» **PROBLEMS TO SOLVE**:
- 1) In the article on data-centric architecture, which mini-computer is named as an early way edge computing was implemented?
- 2) Summarize the article on data-centric architecture in two sentences.
- 3) Proceed with the article on data-centric architecture, picking up after its last sentence.

» **DOCUMENT**:
◇ ◇ ◇ ◇

Building a Data Centric Architecture – Introduction

Building a Data Centric Architecture – Introduction

Chris EvansCloud, Data Mobility, Data-Centric Architecture

Almost every infrastructure vendor talks about the hybrid multi-cloud as a product to download and install.  Instead, the idea of consuming cloud services from multiple sources into a joined-up and holistic solution is much more complex than we think.  In this long series of posts, we will investigate the validity of the hybrid and multi-cloud models, in particular looking at how data forms the centre of the future hybrid universe.

As we highlighted in this blog post, a hybrid is defined as something created from more than one species.  In motoring, hybrid vehicles use more than one power train, typically petrol/diesel and electric.  In computing terms, we’ve come to think of hybrid infrastructure as comprising on-premises technology and the public cloud working together.

Hybrid vs Multi-cloud

Hybrid and multi-cloud are not the same concepts.  As highlighted in this recent blog post, hybrid is more aligned to using two interwoven solutions, whereas multi-cloud could simply mean exploiting multiple disparate services. 

Many enterprises and smaller businesses have been working in a multi-cloud model for years, using tools like SalesForce, Office 365 and Google Workspace.  There are also many other solutions that focus on specific business processes, such as productivity, service management and internal and customer-facing workflows

As anyone who has worked on SaaS application migration will tell you, moving (for example) from highly customised SharePoint to Google Sites is a major challenge.  The subtleties of migration (from maintaining a consistent look and feel) to continued compliance (retaining audit trails and archives) are difficult to achieve.  In many cases, a compromise is made to either discard some information or to run multiple systems in parallel.

Figure 1 – Computing Domains

Multiple Models

Look at figure 1, and we can see the scale of the problem.  Modern applications fall into one of four categories:

  • IaaS – Infrastructure as a service – LEGO building blocks of storage, compute and networking, all of which can be combined to build more complex services.  The cloud providers do this themselves with PaaS and some SaaS offerings (like managed databases). 
  • SaaS – a range of Software-as-a-Service solutions that provide standard business process functionality and some internal infrastructure services.  Note that there’s also a mix of offerings between IaaS and SaaS that could be classed as PaaS, but this term seems to have become less visible in recent years.
  • On-premises – self-managed infrastructure built in customer-owned and managed data centres. 
  • Edge – smaller units of computing outside of core data centres (either IaaS or on-premises) that offer local computing services, including data creation.  Edge solutions can vary significantly from networks of security cameras connected via 5G to small clusters of servers in branch stores.

The interesting aspect of the four types of computing we think of today is that they have all existed in some form or other over the last 60 years.  In the early days of computing, most businesses couldn’t afford a dedicated mainframe, so they used bureau services like EDS.  Edge computing was implemented with mini-computers like IBM System/38 (becoming AS/400 and iSeries).  Infrastructure-as-a-Service companies such as Sungard AS provided on-demand disaster recovery platforms that avoided the need to build and operate expensive secondary data centres. 

So, the four consumable service models have existed forever – they just may not have been that obvious to everyone.

◇ ◇ ◇ ◇

» **STORED DATA**:
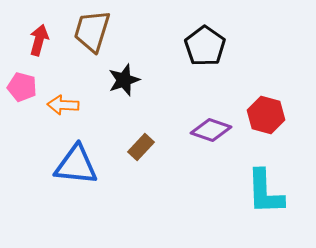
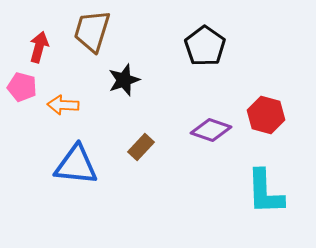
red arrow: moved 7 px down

◇ ◇ ◇ ◇

» **RESULTS OF THE EXERCISE**:
- 1) The IBM System/38, which later became the AS/400 and iSeries.

- 2) The article argues that combining cloud services from multiple sources into a holistic solution is more complex than vendors suggest. It distinguishes hybrid from multi-cloud, groups modern applications into IaaS, SaaS, on-premises and edge, and notes that all four models have existed in some form for about 60 years.

- 3)
Service Characteristics

As our diagram shows, each of these four service models has operating restrictions and controls.  IaaS and SaaS solutions are wholly designed and built by the vendor.  Customers have little or no input into service design, data structures or security models (depending on the layer of implementation).  The vendor determines the speed of innovation, which can be a blessing or a curse.  Amazon Web Services, for example, implements hundreds of new features each year, which widens their appeal but can be difficult to track. 

On-premises and Edge offer the business full flexibility (within the range of products in the market) but place much more emphasis on the design, build and operate processes.  This is one reason for the rise in converged and hyper-converged solutions in the early 2010s that looked to simplify the decision-making process. 

Choice

The IT industry offers businesses a huge amount of choice when deciding how to build IT services.  Start-ups don’t need to run on-premises infrastructure and can be wholly in the public cloud using IaaS and SaaS.  Long-standing organisations tend to have a mix of everything due to the longevity of their business.  Each service type sits on a spectrum of characteristics that provide varying levels of flexibility, control, consumption and management. 

The use of each service type ebbs and flows over time.  On-premises vendors like to talk about repatriation stories where data and applications are brought back onsite.  In reality, the public cloud continues to grow substantially year-on-year, while traditional infrastructure vendors are looking to pivot to opex consumption models that mimic the cloud. 

The Data Challenge

Many of the solutions we’ve described so far tend to operate as small, isolated islands of computing and data.  This happens for several reasons.

  • Lack of data mobility.  With SaaS solutions as an example, the internal data model offered by the vendor will make it hard to lift and shift content to another platform unless some kind of ingest feature is offered.  Data has inertia, which is much greater with structured compared to unstructured content.  IaaS offerings are architected to charge customers moving data out rather than into their platforms. 
  • No opportunistic value.  Moving computing services from one provider to another needs to offer either significantly reduced cost/complexity or additional competitive advantage to the business.  The cost (and risk) of transition needs to be justified.  Today, moving from one service provider to another might be an annual or 5-year plan.  In the future, we can envisage changing solutions on a much shorter timescale.  Either way, the benefits must outweigh the disadvantages.
  • Technical debt and dependencies.  Systems get built around specific technologies and platforms that introduce either minor or major lock-in.  With any technology, there is always an inevitable degree of tie-in.  This is an acceptable compromise that can’t be avoided but can be mitigated. 

One of the reasons long-lived businesses tend to have so many IT solutions is the problem of addressing the above issues when we look at data.  The value of IT to businesses is to deliver better service to customers, which is primarily driven by data.  Infrastructure changes over time.  In the past 30 years, we’ve seen applications deployed on mainframe, client/server, departmental servers, virtual infrastructure, converged infrastructure, hyper-converged infrastructure, containers and now serverless.  All of these technologies have at their heart the eternal concept of data processing.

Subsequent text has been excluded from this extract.